Well, I thought the divorce was supposed to happen Monday, but apparent stbx didn't tell me the court date got moved. I had taken the day off anyway so went snorkelling where the ocean was the most beautiful I've seen possibly ever - completely clear, gorgeous out. I went alone so didn't venture too far out but the water was fantastic.

I went out again with a couple friends today and had stbx babysit. He sees the baby maybe once per week or two for a couple hours. The poor little guy has been teething horribly and just crying and crying but with periods of calm and happy in between.

I got back and showered; the baby was crying in his high chair so I had stbx hold him as I fed him some sweet pureed baby food and he finally ate a bit. I tried to start cooking lunch for myself. I told him I was surprised at how much his mom had used negative words around the baby: She said he made "pathetic noises" and told him to stop being dramatic when he was crying in his high chair. To a baby!

STBX agreed that she needs to cut it out witht he negative language and I told him I hadn't realized how toxic she had been growing up; I mentioned how I thought they'd had a perfect family, and was pretty much used to their whole family hanging out and going on vacations (without inviting me).

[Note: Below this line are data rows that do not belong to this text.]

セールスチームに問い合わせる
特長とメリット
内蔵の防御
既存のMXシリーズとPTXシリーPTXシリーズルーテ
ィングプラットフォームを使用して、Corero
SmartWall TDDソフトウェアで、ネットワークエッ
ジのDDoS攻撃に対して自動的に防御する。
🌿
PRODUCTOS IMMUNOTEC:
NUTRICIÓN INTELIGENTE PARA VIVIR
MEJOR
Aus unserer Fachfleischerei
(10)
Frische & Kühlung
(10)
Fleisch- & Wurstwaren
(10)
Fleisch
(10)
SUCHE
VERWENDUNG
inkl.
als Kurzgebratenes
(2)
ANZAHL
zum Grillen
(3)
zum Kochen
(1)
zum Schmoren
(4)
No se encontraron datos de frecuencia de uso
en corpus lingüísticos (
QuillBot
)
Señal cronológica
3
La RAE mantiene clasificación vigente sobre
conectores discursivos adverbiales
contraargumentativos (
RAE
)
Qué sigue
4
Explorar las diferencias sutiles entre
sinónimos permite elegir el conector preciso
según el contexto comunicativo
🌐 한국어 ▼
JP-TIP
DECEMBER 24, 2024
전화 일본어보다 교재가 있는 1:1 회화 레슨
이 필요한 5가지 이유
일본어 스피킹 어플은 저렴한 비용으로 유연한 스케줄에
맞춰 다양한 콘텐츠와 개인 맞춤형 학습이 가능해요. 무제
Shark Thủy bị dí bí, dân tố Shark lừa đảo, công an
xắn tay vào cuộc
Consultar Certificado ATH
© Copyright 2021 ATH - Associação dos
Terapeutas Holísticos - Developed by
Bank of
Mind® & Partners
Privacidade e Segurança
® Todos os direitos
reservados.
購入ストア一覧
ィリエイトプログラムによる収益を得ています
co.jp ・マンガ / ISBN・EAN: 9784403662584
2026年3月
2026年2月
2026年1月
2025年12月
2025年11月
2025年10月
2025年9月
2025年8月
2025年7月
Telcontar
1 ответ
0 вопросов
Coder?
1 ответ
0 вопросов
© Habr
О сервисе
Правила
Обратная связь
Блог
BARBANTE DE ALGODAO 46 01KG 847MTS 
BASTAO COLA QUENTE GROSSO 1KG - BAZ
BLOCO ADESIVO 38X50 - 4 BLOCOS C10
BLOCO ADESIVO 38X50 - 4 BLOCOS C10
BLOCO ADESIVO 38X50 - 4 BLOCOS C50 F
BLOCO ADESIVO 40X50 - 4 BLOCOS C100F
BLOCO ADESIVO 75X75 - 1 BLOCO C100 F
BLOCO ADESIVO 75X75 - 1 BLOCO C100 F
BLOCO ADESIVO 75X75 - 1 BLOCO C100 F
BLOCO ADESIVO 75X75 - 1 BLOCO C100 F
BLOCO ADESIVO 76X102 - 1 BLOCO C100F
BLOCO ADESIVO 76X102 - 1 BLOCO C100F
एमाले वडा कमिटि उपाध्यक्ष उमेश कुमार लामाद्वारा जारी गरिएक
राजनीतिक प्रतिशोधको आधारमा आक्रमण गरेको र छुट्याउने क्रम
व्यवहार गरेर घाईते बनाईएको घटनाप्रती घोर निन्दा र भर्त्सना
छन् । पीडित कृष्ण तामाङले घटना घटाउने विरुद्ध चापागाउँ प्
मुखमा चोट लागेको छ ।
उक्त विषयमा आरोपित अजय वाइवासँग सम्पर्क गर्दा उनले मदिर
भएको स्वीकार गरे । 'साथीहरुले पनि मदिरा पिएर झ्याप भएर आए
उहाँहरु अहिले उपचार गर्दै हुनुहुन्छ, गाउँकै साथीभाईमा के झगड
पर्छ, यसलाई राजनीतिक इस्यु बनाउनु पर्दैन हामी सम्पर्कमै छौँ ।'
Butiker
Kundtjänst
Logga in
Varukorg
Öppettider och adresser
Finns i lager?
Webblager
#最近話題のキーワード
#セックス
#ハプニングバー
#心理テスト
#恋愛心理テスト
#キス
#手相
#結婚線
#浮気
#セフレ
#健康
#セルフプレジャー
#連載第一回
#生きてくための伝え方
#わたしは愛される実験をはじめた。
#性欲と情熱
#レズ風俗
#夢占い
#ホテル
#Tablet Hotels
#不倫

They'd go on family vacations multiple times per year: Italy, parts of the US, skiing, etc. I wasn't invited for about 6 years of this, including while we were engaged; it wasn't until we were married for a few years that I was invited. Stbx was silent as I mentioned that and then I realized how selfish I must have sounded saying that I'd thought they'd had this perfect family life and wouldn't invite me on vacations.

Stbx was going to leave anyway, but the baby started crying while I was cooking so I asked if he could check on the baby. I felt like I should call him back to apologize.

But then it's like - no, his mom was toxic, but he never had told me. And he never stood up for me either. And I'm dealing with a poorly sleeping baby crying all the time and I get 4 hrs of help from the baby's dad. So why am I allowing him all this emotional control?

I wish I could just be indifferent as he seems to be toward me.